Selected text
- Opening Delimiter -
On the other hand, there is a long line of Delaware cases in which the courts have indicated that the Delaware statute is a distinct limitation on the jurisdiction of the Court of Chancery, and that the jurisdiction in equity is based, in Delaware, solely upon the inadequacy of the remedy at law. Pomeroy lists Delaware among the States holding the statute as a limitation of jurisdiction. 1 Pomeroy Eq.Jur., (5th Ed.), page 763.
In 1831, in Beeson v. Elliott, 1 Del. Ch. 368, 386, Johns, Sr., Chancellor, stated that the Delaware Act
“* * * limiting the powers of the courts of equity within this State, the jurisdiction of the present case (there being a sufficient remedy at law) is ousted.”
In 1847, in Jefferson v. Tunnell, 2 Del. Ch. 135, and in the case on appeal in 5 Ear. 206, Johns, Sr., Chancellor, said that inasmuch as the Delaware statute denied jurisdiction in equity where jurisdiction at law is given
*524“* * * according to the tenor and directions of the laws of this Government”
- Closing Delimiter -
Dataset items
- Opening Delimiter -
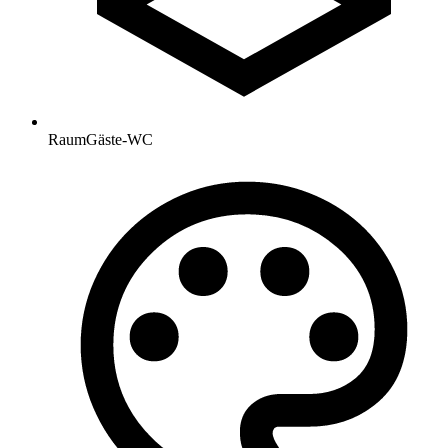
Raum
Gäste-WC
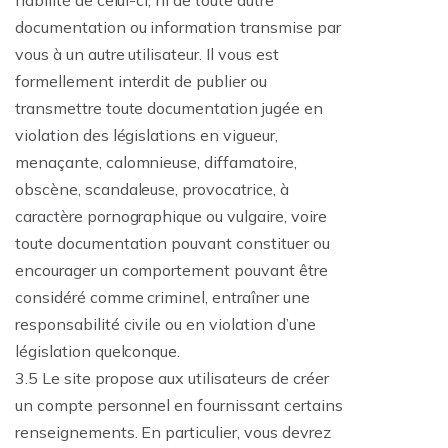
fiabilité de celui-ci, ni de toute autre
documentation ou information transmise par
vous à un autre utilisateur. Il vous est
formellement interdit de publier ou
transmettre toute documentation jugée en
violation des législations en vigueur,
menaçante, calomnieuse, diffamatoire,
obscène, scandaleuse, provocatrice, à
caractère pornographique ou vulgaire, voire
toute documentation pouvant constituer ou
encourager un comportement pouvant être
considéré comme criminel, entraîner une
responsabilité civile ou en violation d’une
législation quelconque.
3.5 Le site propose aux utilisateurs de créer
un compte personnel en fournissant certains
renseignements. En particulier, vous devrez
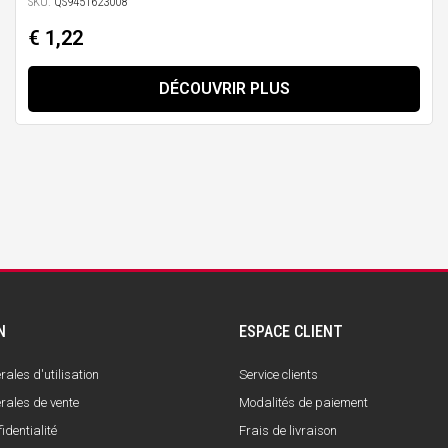
SKU:
QS9451623008
€ 1,22
DÉCOUVRIR PLUS
N
ESPACE CLIENT
ales d'utilisation
Service clients
rales de vente
Modalités de paiement
identialité
Frais de livraison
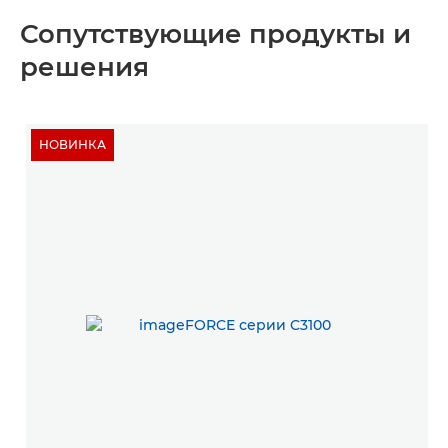
Сопутствующие продукты и
решения
НОВИНКА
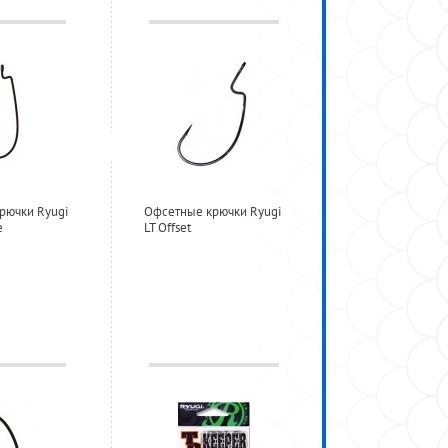
рючки Ryugi
Офсетные крючки Ryugi
e
LT Offset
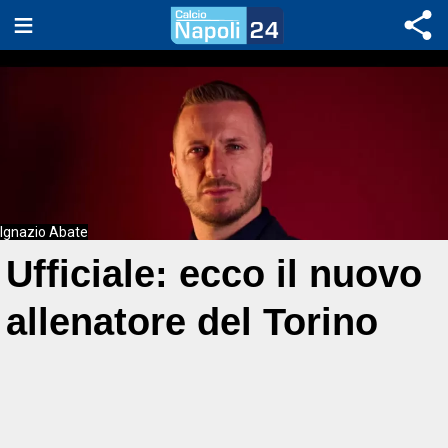
Ignazio Abate
Ufficiale: ecco il nuovo
allenatore del Torino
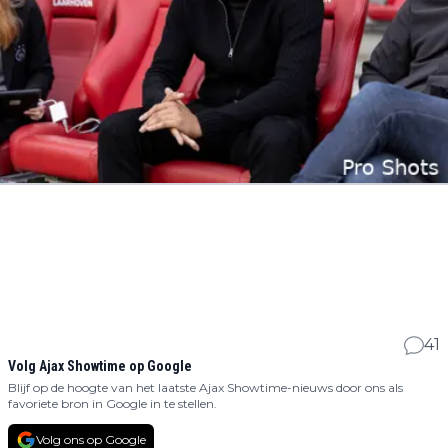
41
Volg Ajax Showtime op Google
Blijf op de hoogte van het laatste Ajax Showtime-nieuws door ons als
favoriete bron in Google in te stellen.
Volg ons op Google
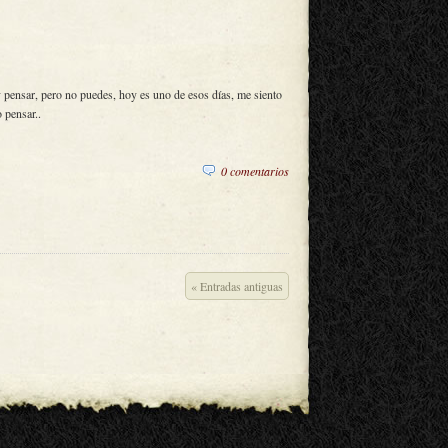
 y pensar, pero no puedes, hoy es uno de esos días, me siento
 pensar..
0 comentarios
« Entradas antiguas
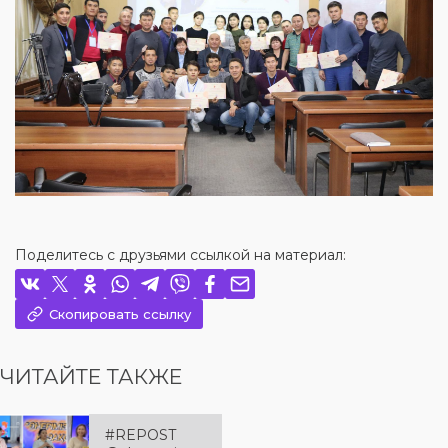
Поделитесь с друзьями ссылкой на материал:
Скопировать ссылку
ЧИТАЙТЕ ТАКЖЕ
#REPOST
- Closing Delimiter -
Directive A
Name every authority that the Delaware excerpt cites by name: the treatise and each case.
Directive B
Report each line in the rows that contains the string "Volg".

Output A
Pomeroy Eq.Jur. (5th Ed.)
Beeson v. Elliott
Jefferson v. Tunnell

Output B
Volg Ajax Showtime op Google
Volg ons op Google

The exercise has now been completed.